:: Kutipan Sumber

Minggu, 02 Februari 2020

Bajau, Kapitalisme dan Perebutan Ruang Hidup


02 FEBRUARI 2020


“Kekasih hari ini aku ingin bercerita tentang nelayan yang menjual perahunya mengubah lajur hidupnya sebab terampas laut dan gelombangnya” – Sombanusa
Bait dari lagu yang dikarang dengan baik oleh musisi Yogyakarta tersebut menjadi sebuah refleksi dalam melihat realita sosial nelayan hari ini. Artikel ini ditulis berdasarkan pada ringkasan dari diskusi film dari Watchdoc “The Bajau” (2019) yang diselenggarakan oleh Lingkar Diskusi Publik (LDP) Universitas Negri Yogyakarta yang bekerjasama dengan beberapa organisasi mahasiswa seperti Ekspresi pers mahasiswa beserta organisasi diluar kampus seperti Walhi dan Landless (Labor and Class Struggle Studies). Dalam agenda tersebut diskusi dipantol oleh Himawan Adi (Walhi), Ismantoro dan Sinergy Aditya (Landless). Selain ‘The Bajau’ yang merupakam film tentang masyarakat Suku Bajau yang diproduksi oleh Watchdoc, VOA Indonesia (2019) menunjukkan bahwa ada film lain yang juga memotret kehidupan masyarakat Suku Bajau, yakni film “The Call From the Sea” (2017) yang disutradarai oleh Taylor McNulty. Film tersebut menyorot kehidupan Suku Bajau di Sulawesi yang hidupnya bergantung dengan laut yang dihadapkan fenomena pemanasan global dan pencemaran laut yang telah membuat kondisi laut menurun. 

Sementara itu, sekilas tentang film yang diproduksi oleh Watchdoc ini, memotret dinamika kehidupan dari masyarakat Suku Bajau. Seperti biasa, yang menjadi ciri khas produksi film dari Watchdoc adalah melihat titik kritis atau fenomena lain dari masyarakan Suku Bajau. Tidak hanya mengupas masalah profil Suku Bajau dan sejarahnya namun dibenturkan dengan konflik sosial dan ekologis yang terjadi dalam film tersebut. Namun, ringkasan tulisan ini hendak menjelaskan pendalaman sisi dinamika ekonomi politik dalam film tersebut.

::::

**Tugas yang Dikerjakan**
**1)** Menurut artikel tentang Suku Bajau, siapa sutradara film "The Call From the Sea"?
**2)** Ringkaslah paragraf dalam artikel tentang Suku Bajau yang diawali "Sementara itu, sekilas tentang film" menjadi lebih singkat tanpa menghilangkan fakta utamanya.
**3)** Salin ulang bagian artikel tentang Suku Bajau yang dibuka dengan kata-kata "Sementara itu, sekilas" dan ditutup dengan "politik dalam film tersebut.".

:: Data untuk Analisis

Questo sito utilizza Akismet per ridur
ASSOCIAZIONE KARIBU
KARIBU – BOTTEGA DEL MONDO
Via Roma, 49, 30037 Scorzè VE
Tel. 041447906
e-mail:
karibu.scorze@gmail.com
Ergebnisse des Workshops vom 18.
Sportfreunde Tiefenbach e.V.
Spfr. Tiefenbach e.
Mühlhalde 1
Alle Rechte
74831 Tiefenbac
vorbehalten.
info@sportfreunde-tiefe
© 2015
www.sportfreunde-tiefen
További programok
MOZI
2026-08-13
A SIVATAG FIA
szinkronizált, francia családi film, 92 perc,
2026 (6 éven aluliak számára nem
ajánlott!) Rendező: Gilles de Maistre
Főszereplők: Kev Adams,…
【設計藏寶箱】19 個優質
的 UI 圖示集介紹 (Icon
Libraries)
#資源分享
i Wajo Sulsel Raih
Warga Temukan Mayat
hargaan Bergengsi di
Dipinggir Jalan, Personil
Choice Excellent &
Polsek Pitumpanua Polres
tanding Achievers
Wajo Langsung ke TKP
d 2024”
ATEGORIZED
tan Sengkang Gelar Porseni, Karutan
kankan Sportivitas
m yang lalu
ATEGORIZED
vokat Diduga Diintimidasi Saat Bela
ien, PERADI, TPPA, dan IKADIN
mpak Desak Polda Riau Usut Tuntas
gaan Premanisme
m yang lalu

::::
:: Data untuk Analisis

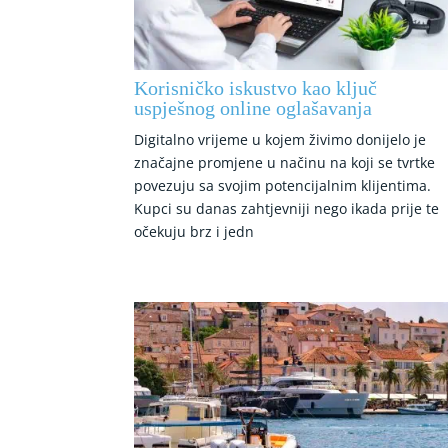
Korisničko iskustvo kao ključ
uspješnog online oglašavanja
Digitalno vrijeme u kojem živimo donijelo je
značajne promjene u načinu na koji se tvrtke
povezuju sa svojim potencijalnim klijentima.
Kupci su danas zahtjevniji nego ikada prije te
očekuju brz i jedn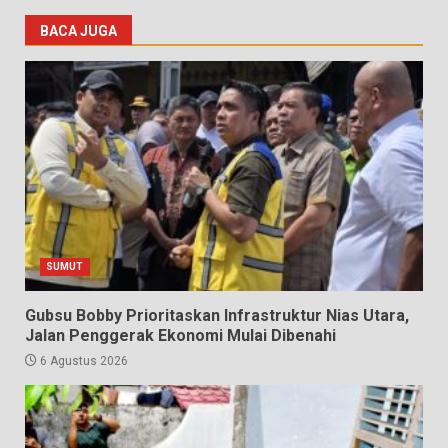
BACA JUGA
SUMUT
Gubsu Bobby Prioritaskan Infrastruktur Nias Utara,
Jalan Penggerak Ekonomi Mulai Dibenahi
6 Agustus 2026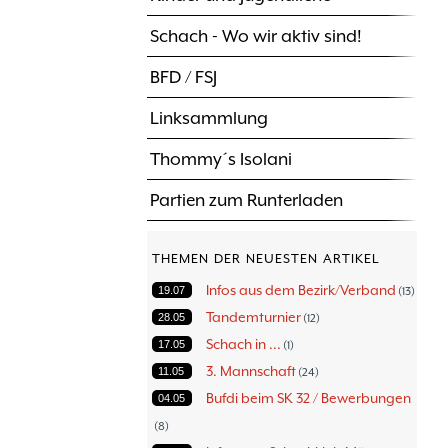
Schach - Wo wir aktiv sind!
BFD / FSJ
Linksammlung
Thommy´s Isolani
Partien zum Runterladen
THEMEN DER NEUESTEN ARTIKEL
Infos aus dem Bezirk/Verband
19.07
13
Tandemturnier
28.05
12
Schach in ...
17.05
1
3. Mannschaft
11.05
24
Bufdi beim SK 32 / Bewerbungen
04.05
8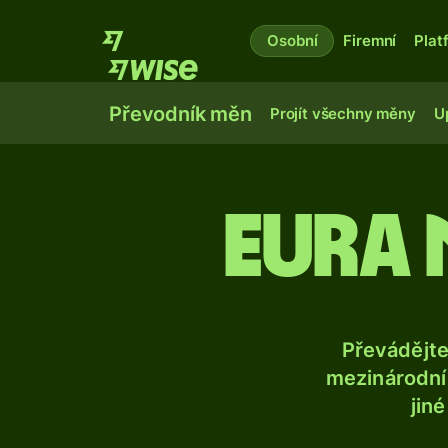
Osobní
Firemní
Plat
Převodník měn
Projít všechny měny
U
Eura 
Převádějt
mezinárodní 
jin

::::
:: Data untuk Analisis

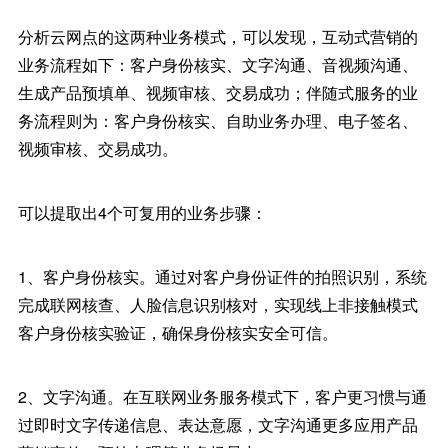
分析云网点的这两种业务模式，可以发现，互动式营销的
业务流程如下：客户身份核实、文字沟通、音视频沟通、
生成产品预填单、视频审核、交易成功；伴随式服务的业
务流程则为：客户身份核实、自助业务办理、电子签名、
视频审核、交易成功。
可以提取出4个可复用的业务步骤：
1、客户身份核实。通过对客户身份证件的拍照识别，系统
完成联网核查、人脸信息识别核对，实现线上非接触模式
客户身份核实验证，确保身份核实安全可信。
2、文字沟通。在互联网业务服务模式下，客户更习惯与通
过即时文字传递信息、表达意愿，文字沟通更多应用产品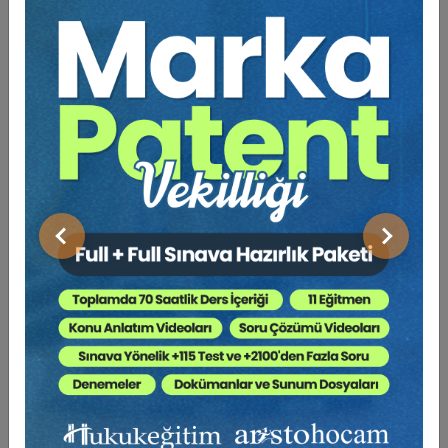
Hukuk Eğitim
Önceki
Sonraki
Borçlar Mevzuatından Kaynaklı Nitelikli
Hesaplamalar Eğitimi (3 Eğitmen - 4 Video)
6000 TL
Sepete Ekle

::::

**Jawaban Tugas**
**1)** Taylor McNulty.

**2)** Film produksi Watchdoc ini memotret dinamika kehidupan masyarakat Suku Bajau. Sesuai ciri khas Watchdoc, film ini menyoroti titik kritis masyarakat tersebut. Film ini tidak hanya membahas profil dan sejarah Suku Bajau, tetapi juga konflik sosial dan ekologis yang terjadi. Ringkasan ini berfokus pada sisi dinamika ekonomi politik dalam film itu.

**3)**
Sementara itu, sekilas tentang film yang diproduksi oleh Watchdoc ini, memotret dinamika kehidupan dari masyarakat Suku Bajau. Seperti biasa, yang menjadi ciri khas produksi film dari Watchdoc adalah melihat titik kritis atau fenomena lain dari masyarakan Suku Bajau. Tidak hanya mengupas masalah profil Suku Bajau dan sejarahnya namun dibenturkan dengan konflik sosial dan ekologis yang terjadi dalam film tersebut. Namun, ringkasan tulisan ini hendak menjelaskan pendalaman sisi dinamika ekonomi politik dalam film tersebut.